### EXERCISE BRIEF
When you transcribe the listing, keep each line exact and drop the pictures.

====== EXTRACTED RECORDS ======

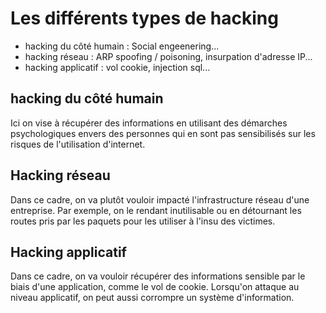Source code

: # Les différents types de hacking

- hacking du côté humain : Social engeenering...
- hacking réseau : ARP spoofing / poisoning, insurpation d'adresse IP...
- hacking applicatif : vol cookie, injection sql...

## hacking du côté humain

Ici on vise à récupérer des informations en utilisant des démarches psychologiques envers des personnes qui en sont pas sensibilisés sur les risques de l'utilisation d'internet.

## Hacking réseau 

Dans ce cadre, on va plutôt vouloir impacté l'infrastructure réseau d'une entreprise. Par exemple, on le rendant inutilisable ou en détournant les routes pris par les paquets pour les utiliser à l'insu des victimes.

## Hacking applicatif 

Dans ce cadre, on va vouloir récupérer des informations sensible par le biais d'une application, comme le vol de cookie. Lorsqu'on attaque au niveau applicatif, on peut aussi corrompre un système d'information.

======

### ANSWER FOR THE TASK
Source code

: # Les différents types de hacking

- hacking du côté humain : Social engeenering...
- hacking réseau : ARP spoofing / poisoning, insurpation d'adresse IP...
- hacking applicatif : vol cookie, injection sql...

## hacking du côté humain

Ici on vise à récupérer des informations en utilisant des démarches psychologiques envers des personnes qui en sont pas sensibilisés sur les risques de l'utilisation d'internet.

## Hacking réseau 

Dans ce cadre, on va plutôt vouloir impacté l'infrastructure réseau d'une entreprise. Par exemple, on le rendant inutilisable ou en détournant les routes pris par les paquets pour les utiliser à l'insu des victimes.

## Hacking applicatif 

Dans ce cadre, on va vouloir récupérer des informations sensible par le biais d'une application, comme le vol de cookie. Lorsqu'on attaque au niveau applicatif, on peut aussi corrompre un système d'information.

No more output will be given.